An output contract, also known as an entire output contract, is an agreement in which a manufacturer or producer of goods agrees to sell its entire output of a specific good to a single buyer. In turn, the buyer undertakes to purchase all the goods that the seller is able to produce, regardless of the buyer’s actual needs.
Output contracts have several advantages for the firms that enter into them. Salespeople in an output contract can focus on producing a quality product and not have to worry about sales or distribution to multiple outlets. Benefits for buyers include exclusive rights to what is hoped to be a quality product, and like the seller, the buyer doesn’t have to manage relationships with multiple suppliers. Also, since the buyer has agreed to buy the seller’s entire output, the buyer can usually negotiate a good price due to the seller’s reduced costs.
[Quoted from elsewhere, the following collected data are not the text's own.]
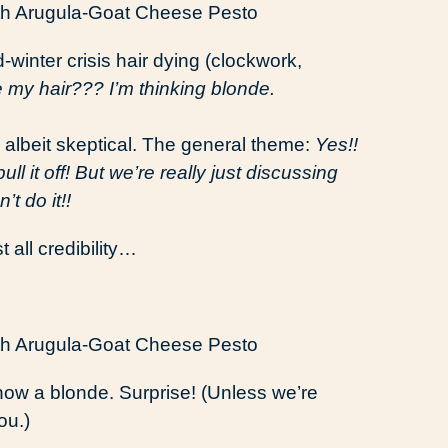
-winter crisis hair dying (clockwork,
 my hair??? I’m thinking blonde.
 albeit skeptical. The general theme:
Yes!!
 it off! But we’re really just discussing
t do it!!
st all credibility…
s now a blonde. Surprise! (Unless we’re
ou.)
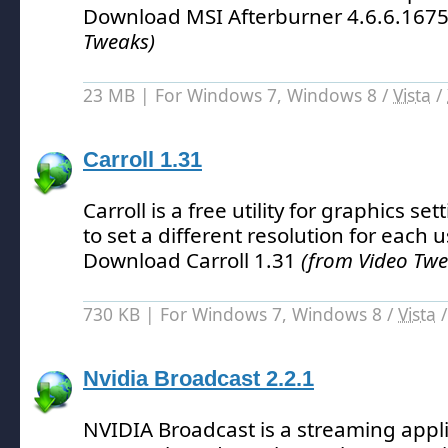
Download MSI Afterburner 4.6.6.167
Tweaks)
23 MB | For Windows 7, Windows 8 /
Vista
/
Carroll 1.31
Carroll is a free utility for graphics se
to set a different resolution for each u
Download Carroll 1.31
(from Video Twe
730 KB | For Windows 7, Windows 8 /
Vista
Nvidia Broadcast 2.2.1
NVIDIA Broadcast is a streaming appli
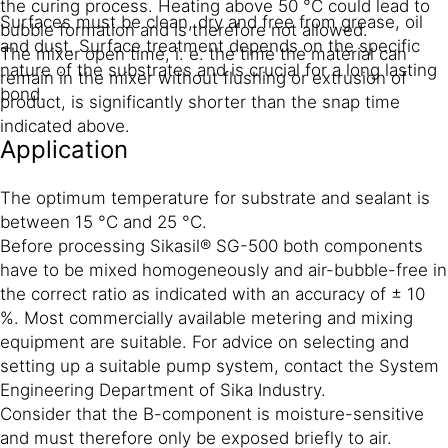
the curing process. Heating above 50 °C could lead to
Surfaces must be clean, dry and free from grease, oil
bubble formation and is therefore not allowed.
and dust. Surface treatment depends on the specific
The mixer open time, i. e. the time the material can
nature of the substrates and is crucial for a long lasting
remain in the mixer without flushing or extrusion of
bond.
product, is significantly shorter than the snap time
indicated above.
Application
The optimum temperature for substrate and sealant is
between 15 °C and 25 °C.
Before processing Sikasil® SG-500 both components
have to be mixed homogeneously and air-bubble-free in
the correct ratio as indicated with an accuracy of ± 10
%. Most commercially available metering and mixing
equipment are suitable. For advice on selecting and
setting up a suitable pump system, contact the System
Engineering Department of Sika Industry.
Consider that the B-component is moisture-sensitive
and must therefore only be exposed briefly to air.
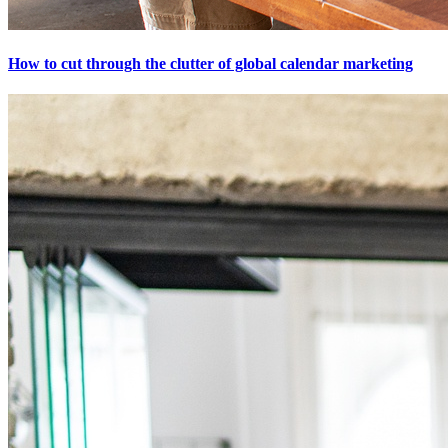
How to cut through the clutter of global calendar marketing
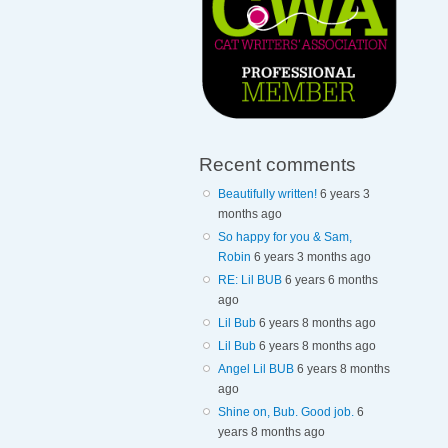
Recent comments
Beautifully written!
6 years 3
months ago
So happy for you & Sam,
Robin
6 years 3 months ago
RE: Lil BUB
6 years 6 months
ago
Lil Bub
6 years 8 months ago
Lil Bub
6 years 8 months ago
Angel Lil BUB
6 years 8 months
ago
Shine on, Bub. Good job.
6
years 8 months ago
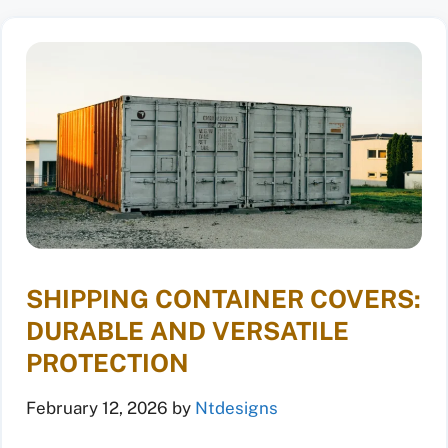
SHIPPING CONTAINER COVERS:
DURABLE AND VERSATILE
PROTECTION
February 12, 2026
by
Ntdesigns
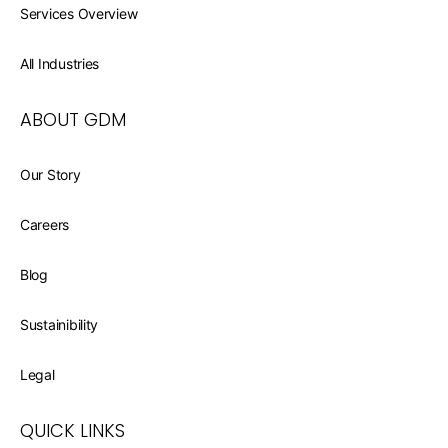
Services Overview
All Industries
ABOUT GDM
Our Story
Careers
Blog
Sustainibility
Legal
QUICK LINKS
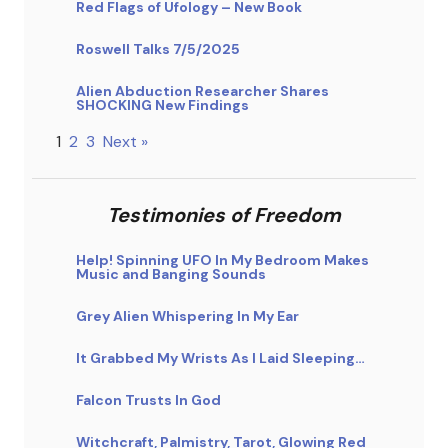
Red Flags of Ufology – New Book
Roswell Talks 7/5/2025
Alien Abduction Researcher Shares
SHOCKING New Findings
1
2
3
Next »
Testimonies of Freedom
Help! Spinning UFO In My Bedroom Makes
Music and Banging Sounds
Grey Alien Whispering In My Ear
It Grabbed My Wrists As I Laid Sleeping…
Falcon Trusts In God
Witchcraft, Palmistry, Tarot, Glowing Red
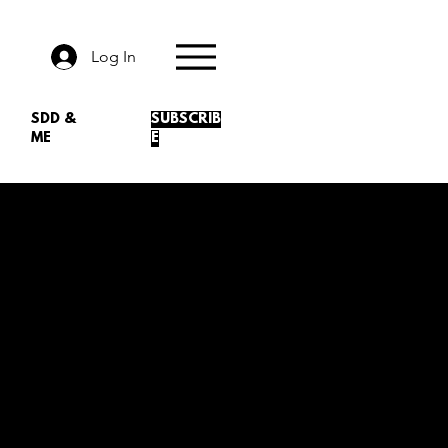
Log In
SDD &
SUBSCRIB
ME
E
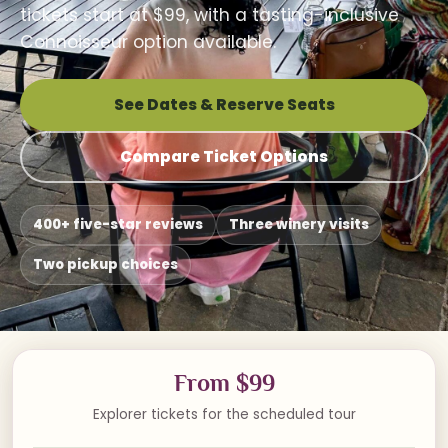
tickets start at $99, with a tasting-inclusive
Connoisseur option available.
See Dates & Reserve Seats
Compare Ticket Options
400+ five-star reviews
Three winery visits
Two pickup choices
From $99
Explorer tickets for the scheduled tour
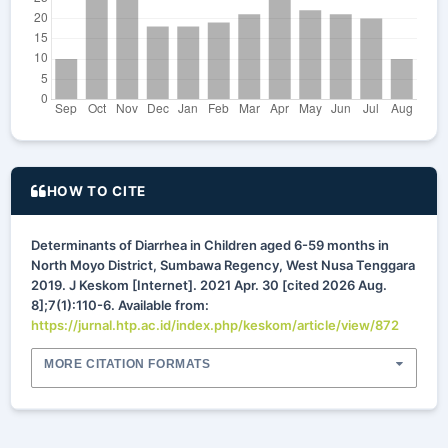
HOW TO CITE
Determinants of Diarrhea in Children aged 6-59 months in
North Moyo District, Sumbawa Regency, West Nusa Tenggara
2019. J Keskom [Internet]. 2021 Apr. 30 [cited 2026 Aug.
8];7(1):110-6. Available from:
https://jurnal.htp.ac.id/index.php/keskom/article/view/872
MORE CITATION FORMATS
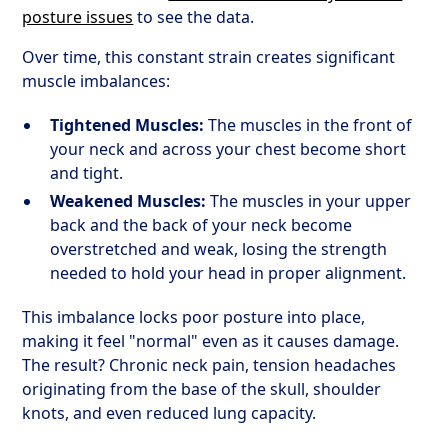
posture issues
to see the data.
Over time, this constant strain creates significant
muscle imbalances:
Tightened Muscles:
The muscles in the front of
your neck and across your chest become short
and tight.
Weakened Muscles:
The muscles in your upper
back and the back of your neck become
overstretched and weak, losing the strength
needed to hold your head in proper alignment.
This imbalance locks poor posture into place,
making it feel "normal" even as it causes damage.
The result? Chronic neck pain, tension headaches
originating from the base of the skull, shoulder
knots, and even reduced lung capacity.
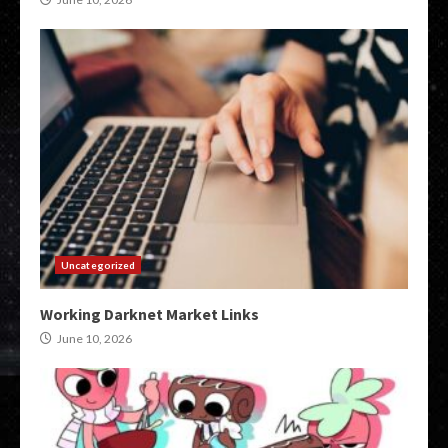
Uncategorized
Working Darknet Market Links
June 10, 2026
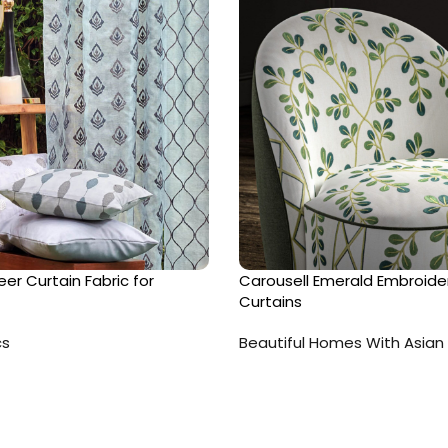
er Curtain Fabric for
Carousell Emerald Embroide
Curtains
cs
Beautiful Homes With Asian 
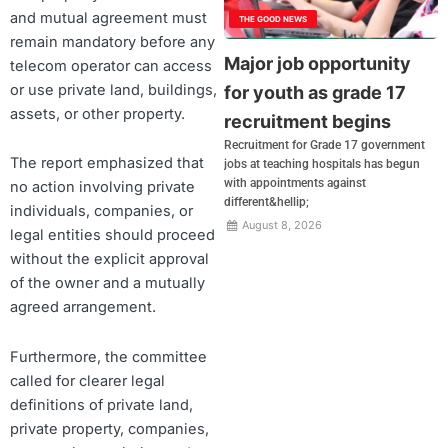
and mutual agreement must
THE GOOD NEWS
remain mandatory before any
Major job opportunity
telecom operator can access
or use private land, buildings,
for youth as grade 17
assets, or other property.
recruitment begins
Recruitment for Grade 17 government
The report emphasized that
jobs at teaching hospitals has begun
with appointments against
no action involving private
different&hellip;
individuals, companies, or
August 8, 2026
legal entities should proceed
without the explicit approval
of the owner and a mutually
agreed arrangement.
Furthermore, the committee
called for clearer legal
definitions of private land,
private property, companies,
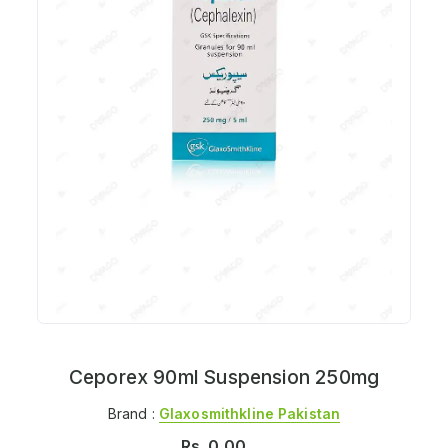
Ceporex 90ml Suspension 250mg
Brand :
Glaxosmithkline Pakistan
Rs.
0.00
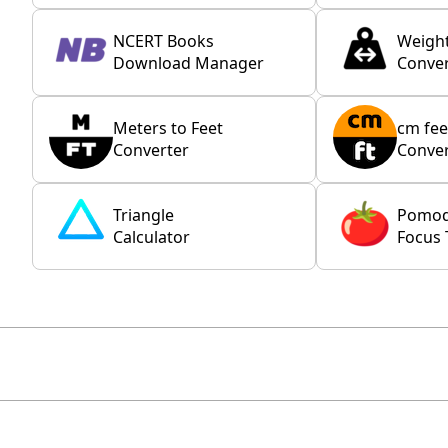
NCERT Books
Weigh
Download Manager
Conver
Meters to Feet
cm fee
Converter
Conver
Triangle
Pomo
Calculator
Focus 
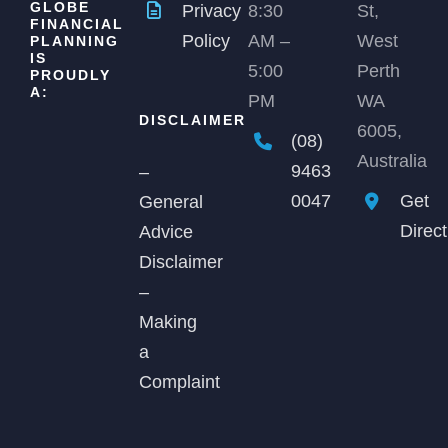
GLOBE
Privacy
8:30
St,
FINANCIAL
Policy
AM –
West
PLANNING
IS
5:00
Perth
PROUDLY
A:
PM
WA
DISCLAIMER
6005,
(08)
Australia
9463
–
0047
Get
General
Direc
Advice
Disclaimer
–
Making
a
Complaint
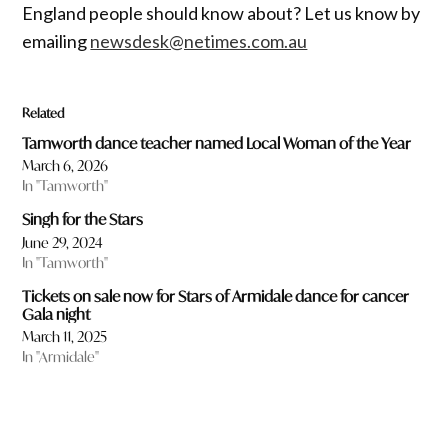
England people should know about? Let us know by
emailing
newsdesk@netimes.com.au
Related
Tamworth dance teacher named Local Woman of the Year
March 6, 2026
In "Tamworth"
Singh for the Stars
June 29, 2024
In "Tamworth"
Tickets on sale now for Stars of Armidale dance for cancer
Gala night
March 11, 2025
In "Armidale"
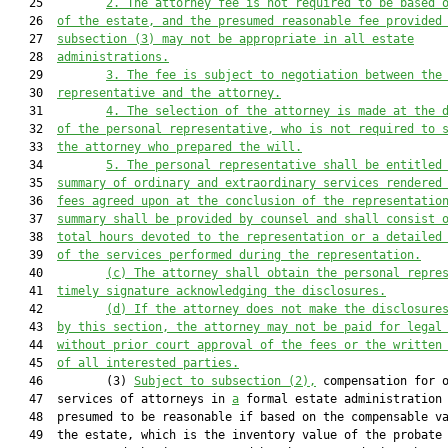
   25         
2.
The attorney fee is not required to be based 
   26  
of the estate, and the presumed reasonable fee provided
   27  
subsection (3) may not be appropriate in all estate
   28  
administrations.
   29         
3.
The fee is subject to negotiation between the
   30  
representative and the attorney.
   31         
4.
The selection of the attorney is made at the 
   32  
of the personal representative, who is not required to 
   33  
the attorney who prepared the will.
   34         
5.
The personal representative shall be entitled
   35  
summary of ordinary and extraordinary services rendered
   36  
fees agreed upon at the con
clusion of the representatio
   37  
summary shall
 be provided by counsel and shall
 consist 
   38  
total hours devoted to the representation or a detailed
   39  
of the services performed during the representation.
   40         
(c)
The attorney shall obtain the personal repre
   41  
timely signature acknowledging the disclosures.
   42         
(d)
If the attorney does not make the disclosure
   43  
by this section, the attorney may not be paid for legal
   44  
without prior court approval of the fees or the written
   45  
of all interested parties.
   46         (3) 
Subject to subsection (2),
 compensation for o
   47  services of attorneys in 
a
 formal estate administration 
   48  presumed to be reasonable if based on the compensable va
   49  the estate, which is the inventory value of the probate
On the other hand, output contracts can also be problematic: if there are changes in the market for a particular item, sellers who are stuck in output contracts may lose the opportunity to sell at higher prices. Also, if a buyer unexpectedly goes out of business, the seller will have to scramble to find a new buyer. Buyers are also at risk. If demand for a product or its market value drops unexpectedly, the buyer could be stuck with a product they can’t sell or have to sell at a loss.
An alternative to an output contract is a requirements contract. In a contract with requirements, the buyer agrees to buy from the seller only the quantity of product that he actually needs. In return, the buyer agrees that the seller will be his sole supplier of that particular product. In this situation, as long as the seller is able to meet the buyer’s purchase requirements, the seller is free to sell to other buyers.
A potential problem with both types of contracts is that they can technically allow one party to ignore its obligations to the other. A vendor in an output contract might stop or slow down production, claiming that he produced all that he could. In a qualifying contract, a buyer might refuse to buy something from a seller, because he no longer “demands” the product.
The Uniform Commercial Code prescribes “good faith” as a way to protect the interests of both parties: if the seller’s output of a good exceeds what is normal for that product, a buyer is not necessarily obligated to buy it all. . Good faith also extends to the seller: while a seller in an output contract cannot refuse to produce a good because the good is not profitable enough, if a seller goes bankrupt, he may be free to cease production.